Unions to Non-Members: We'll Still Force You to Pay Wages for Union Business


Mackinac Center for Public Policy / Youtube

Can a teachers union force non-members to pay the wages of unionized teachers who are away from their jobs on "union business"? The Mackinac Center for Public Policy says no.

Adam Neuman, a public school teacher in Brighton, Michigan, is a veteran who served in Afghanistan in 2011. He disagreed with the National Education Association—the parent organization for his local union—over the organization's anti-war activism, and sought to leave the union in accordance with the state's Right to Work law.
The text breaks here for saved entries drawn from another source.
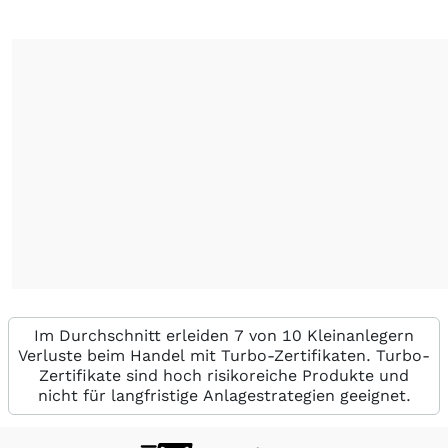
Im Durchschnitt erleiden 7 von 10 Kleinanlegern
Verluste beim Handel mit Turbo-Zertifikaten. Turbo-
Zertifikate sind hoch risikoreiche Produkte und
nicht für langfristige Anlagestrategien geeignet.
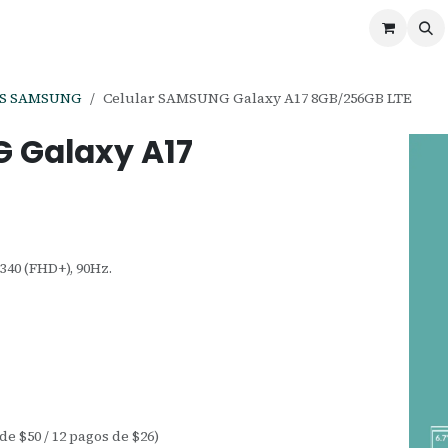
ontáctenos
Ofertas
Servicios de Odoo
S SAMSUNG
Celular SAMSUNG Galaxy A17 8GB/256GB LTE
 Galaxy A17
340 (FHD+), 90Hz.
 de $50 / 12 pagos de $26)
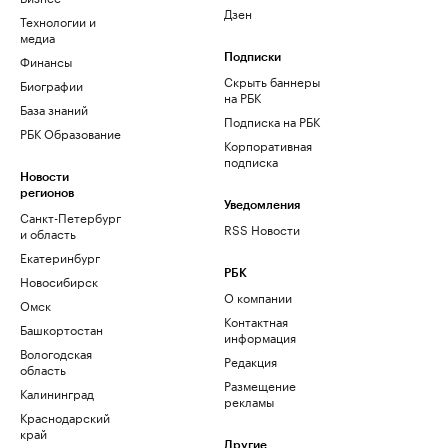
Дзен
Технологии и
медиа
Финансы
Подписки
Скрыть баннеры
Биографии
на РБК
База знаний
Подписка на РБК
РБК Образование
Корпоративная
подписка
Новости
регионов
Уведомления
Санкт-Петербург
RSS Новости
и область
Екатеринбург
РБК
Новосибирск
О компании
Омск
Контактная
Башкортостан
информация
Вологодская
Редакция
область
Размещение
Калининград
рекламы
Краснодарский
край
Другие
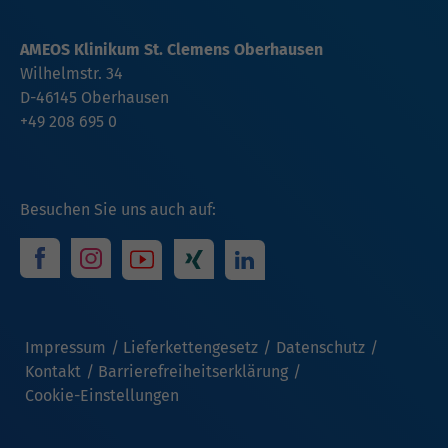
AMEOS Klinikum St. Clemens Oberhausen
Wilhelmstr. 34
D-46145 Oberhausen
+49 208 695 0
Besuchen Sie uns auch auf:
Impressum
Lieferkettengesetz
Datenschutz
Kontakt
Barrierefreiheitserklärung
Cookie-Einstellungen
Neuman believed that would end any obligation he had to contribute money toward views he didn't support. He was wrong. The union insisted that his contract still required him to contribute money toward a "release time" fund, which pays teachers who have temporarily stepped away from their normal duties to attend to union business. (Taxpayers also subsidize this practice to the tune of $2.7 million, according to Mackinac.)
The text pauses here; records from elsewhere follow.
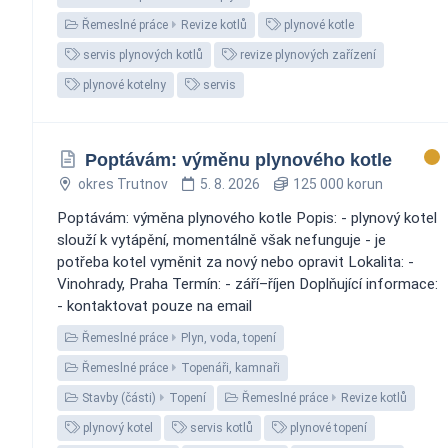
Řemeslné práce
Revize kotlů
plynové kotle
servis plynových kotlů
revize plynových zařízení
plynové kotelny
servis
Poptávám: výměnu plynového kotle
okres Trutnov
5. 8. 2026
125 000 korun
Poptávám: výměna plynového kotle Popis: - plynový kotel
slouží k vytápění, momentálně však nefunguje - je
potřeba kotel vyměnit za nový nebo opravit Lokalita: -
Vinohrady, Praha Termín: - září–říjen Doplňující informace:
- kontaktovat pouze na email
Řemeslné práce
Plyn, voda, topení
Řemeslné práce
Topenáři, kamnaři
Stavby (části)
Topení
Řemeslné práce
Revize kotlů
plynový kotel
servis kotlů
plynové topení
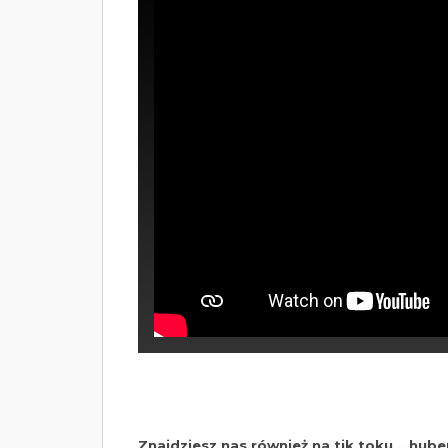
Znajdziesz nas również na tik toku ,, huber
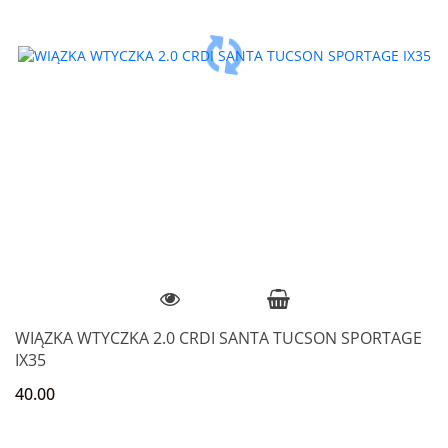
WIĄZKA WTYCZKA 2.0 CRDI SANTA TUCSON SPORTAGE
IX35
40.00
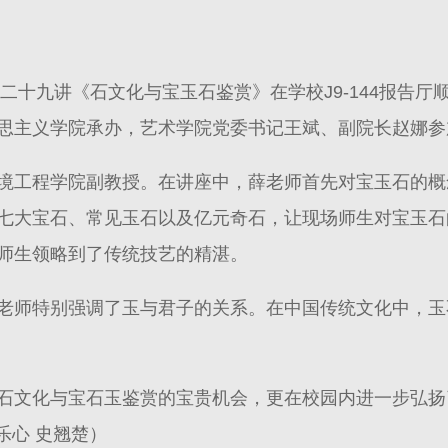
第二十九讲《石文化与宝玉石鉴赏》在学校J9-144报告
思主义学院承办，艺术学院党委书记王斌、副院长赵娜参
境工程学院副教授。在讲座中，薛老师首先对宝玉石的概
七大宝石、常见玉石以及亿元奇石，让现场师生对宝玉石
师生领略到了传统技艺的精湛。
老师特别强调了玉与君子的关系。在中国传统文化中，玉
石文化与宝石玉鉴赏的宝贵机会，更在校园内进一步弘扬
乐心 史翘楚）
Mackinac has filed suit on behalf of Neuman:

"What part of opting out does the union not understand?" said Patrick Wright, vice president for legal affairs at the Mackinac Center for Public Policy. "They are not allowed to raid a non-member's paycheck."
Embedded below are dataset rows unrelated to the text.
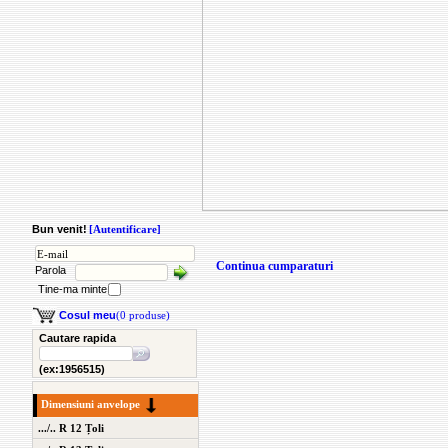
Bun venit!
[Autentificare]
Continua cumparaturi
Parola
Tine-ma minte
Cosul meu
(0 produse)
Cautare rapida
(ex:1956515)
Dimensiuni anvelope
.../.. R 12 Țoli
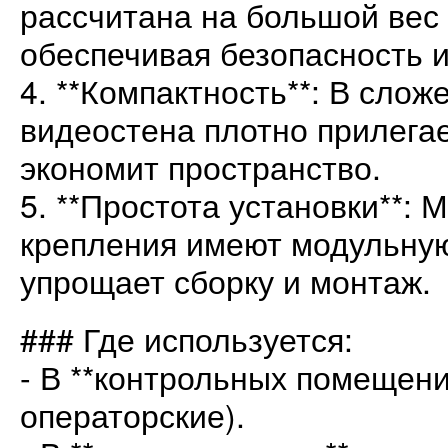
рассчитана на большой вес
обеспечивая безопасность и
4. **Компактность**: В сло
видеостена плотно прилегает
экономит пространство.
5. **Простота установки**: 
крепления имеют модульную
упрощает сборку и монтаж.
### Где используется:
- В **контрольных помещени
операторские).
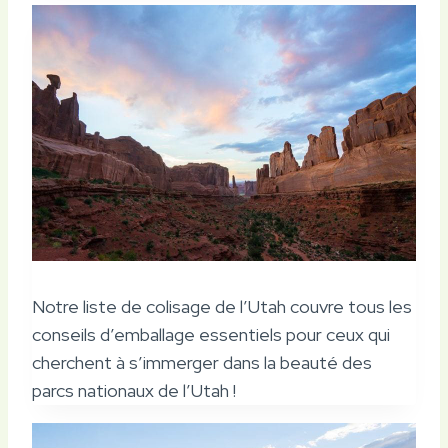
Notre liste de colisage de l’Utah couvre tous les
conseils d’emballage essentiels pour ceux qui
cherchent à s’immerger dans la beauté des
parcs nationaux de l’Utah !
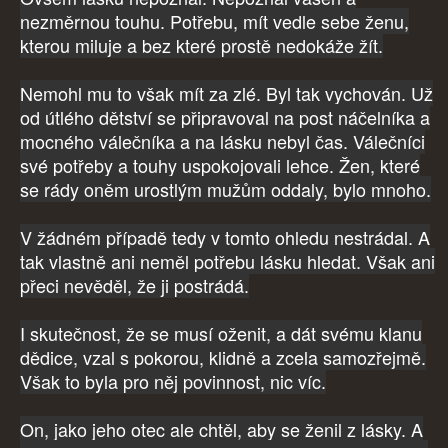
nezměrnou touhu. Potřebu, mít vedle sebe ženu,
kterou miluje a bez které prostě nedokáže žít.
Nemohl mu to však mít za zlé. Byl tak vychován. Už
od útlého dětství se připravoval na post náčelníka a
mocného válečníka a na lásku nebyl čas. Válečníci
své potřeby a touhy uspokojovali lehce. Žen, které
se rády oněm urostlým mužům oddaly, bylo mnoho.
V žádném případě tedy v tomto ohledu nestrádal. A
tak vlastně ani neměl potřebu lásku hledat. Však ani
přeci nevěděl, že ji postrádá.
I skutečnost, že se musí oženit, a dát svému klanu
dědice, vzal s pokorou, klidně a zcela samozřejmě.
Však to byla pro něj povinnost, nic víc.
On, jako jeho otec ale chtěl, aby se ženil z lásky. A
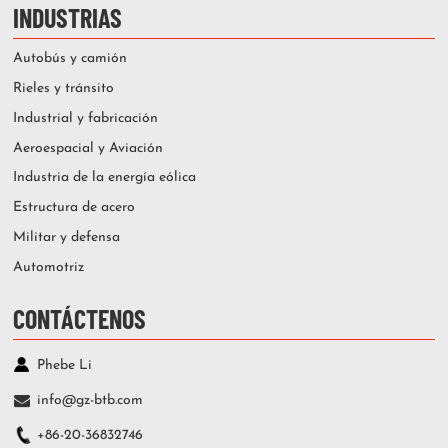
INDUSTRIAS
Autobús y camión
Rieles y tránsito
Industrial y fabricación
Aeroespacial y Aviación
Industria de la energía eólica
Estructura de acero
Militar y defensa
Automotriz
CONTÁCTENOS
Phebe Li
info@gz-btb.com
+86-20-36832746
In addition to the fact that the "release time" payments force non-members to pay for activities they don't support and have a legal right to disassociate from, the practice has a secondary, insidious effect. Neuman explained that teachers will be more reluctant to leave the union if they are forced to pay regardless:

Neuman says he knows teachers who feel that way.

"Their opinion was, they wanted out, but if they're going to still take my money, I might as well stay in so I can at least vote," said Neuman.

Keep in mind that Michigan Education Association President Steven Cook repeatedly denigrated ex-members as "freeloaders." Attempting to exercise basic free association rights sure is a nasty business when the union bosses fight back.